9. BANKS/DFIS SHALL CONDUCT ENHANCED DUE DILIGENCE WHEN:
(a) dealing with high-risk customers, business relationship or transaction, including the following;
i) non-resident customers;
ii) private banking customers;
iii) legal persons or arrangements including non-governmental organisations (NGOs)/not-for-profit organisations (NPOs) and trusts/charities;
iv) customers belonging to countries where CDD/KYC and anti-money laundering regulations are lax;
v) customers with links to offshore tax havens;
vi) customers in cash based businesses;
vii) high net worth customers with no clearly identifiable source of income; and
viii) customers in high-value items etc.
(b) there is reason to believe that the customer has been refused banking facilities by another bank/DFI.
(c) opening correspondent banks' accounts.
(d) dealing with non-face-to-face/on-line customers. Adequate measures in this regard should be put in place, eg independent verification by a reliable third party, client report from the previous bank/DFI of the customer, etc.
(e) establishing business relationship or transactions with counterparts from or in countries not sufficiently applying FATF recommendations.
(f) dealing with politically exposed persons or customers holding public or high profile positions.
10. FOR POLITICALLY EXPOSED PERSONS OR HOLDERS OF PUBLIC OR HIGH PROFILE POSITIONS, ENHANCED DUE DILIGENCE SHOULD INCLUDE THE FOLLOWING:
(a) Relationship should be established and or maintained with the approval of senior management including when an existing customer becomes holder of public or high profile position.
(b) Appropriate risk management systems to determine whether a potential customer, a customer or the beneficial owner is a politically exposed person/holder of public or high profile position and sources of wealth/funds of customers, beneficial owners for ongoing monitoring on regular basis.
11. Where there are low risks and information on the identity of the customer and the beneficial owner of a customer is publicly available, or where adequate checks and controls exist, banks/DFIs may apply simplified or reduced CDD/KYC measures.
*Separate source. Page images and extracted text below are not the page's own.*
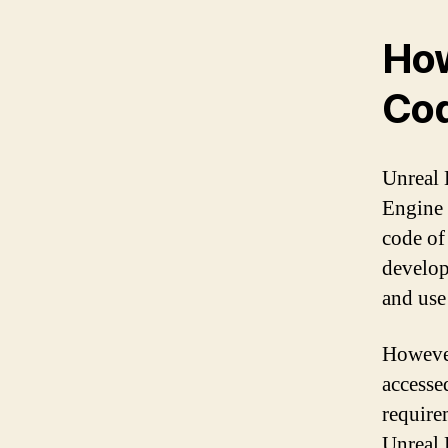
How
Cod
Unreal 
Engine 
code of
develop
and use
However
accesse
require
Unreal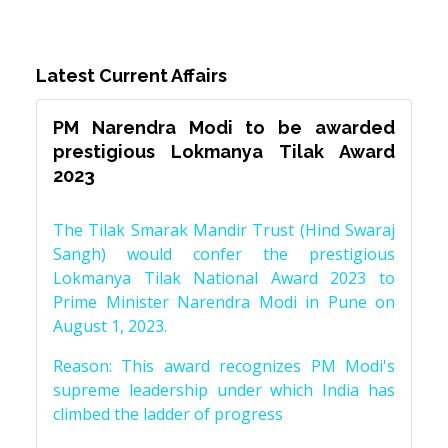
Latest Current Affairs
PM Narendra Modi to be awarded
prestigious Lokmanya Tilak Award
2023
The Tilak Smarak Mandir Trust (Hind Swaraj
Sangh) would confer the prestigious
Lokmanya Tilak National Award 2023 to
Prime Minister Narendra Modi in Pune on
August 1, 2023.
Reason: This award recognizes PM Modi's
supreme leadership under which India has
climbed the ladder of progress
Following cases may be considered for application of simplified or reduced CDD/KYC:
(a) Financial institutions, provided they are subject to requirements to combat money laundering and terrorist financing consistent with the FATF recommendations and are supervised for compliance with those requirements.
(b) Public companies that are subject to regulatory disclosure requirements and such companies are listed on a stock exchange or similar situations.
(c) Government administrations or entities.
12. Reduced CDD/KYC measures shall not be applied where there is risk of money laundering or terrorist financing or when a customer resides in a country, which does not comply with FATF recommendations.
13. In case banks/DFIs are not able to satisfactorily complete required CDD/KYC measures including identity, beneficial ownership or information on purpose and intended nature of business relationship, account should not be opened or any service provided and instead reporting of suspicious transaction be considered. Similarly, relationship with existing customers should be terminated and reporting of suspicious transaction be considered if CDD/KYC is found unsatisfactory.
14. State Bank of Pakistan, during the course of inspection, would particularly check the efficacy of the CDD/KYC policies and system of the banks/DFIs and its compliance by all the branches and the staff members. Appropriate action shall be taken against the bank/DFI and the concerned staff members for non-compliance and negligence in this area, under the provisions of Banking Companies Ordinance, 1962.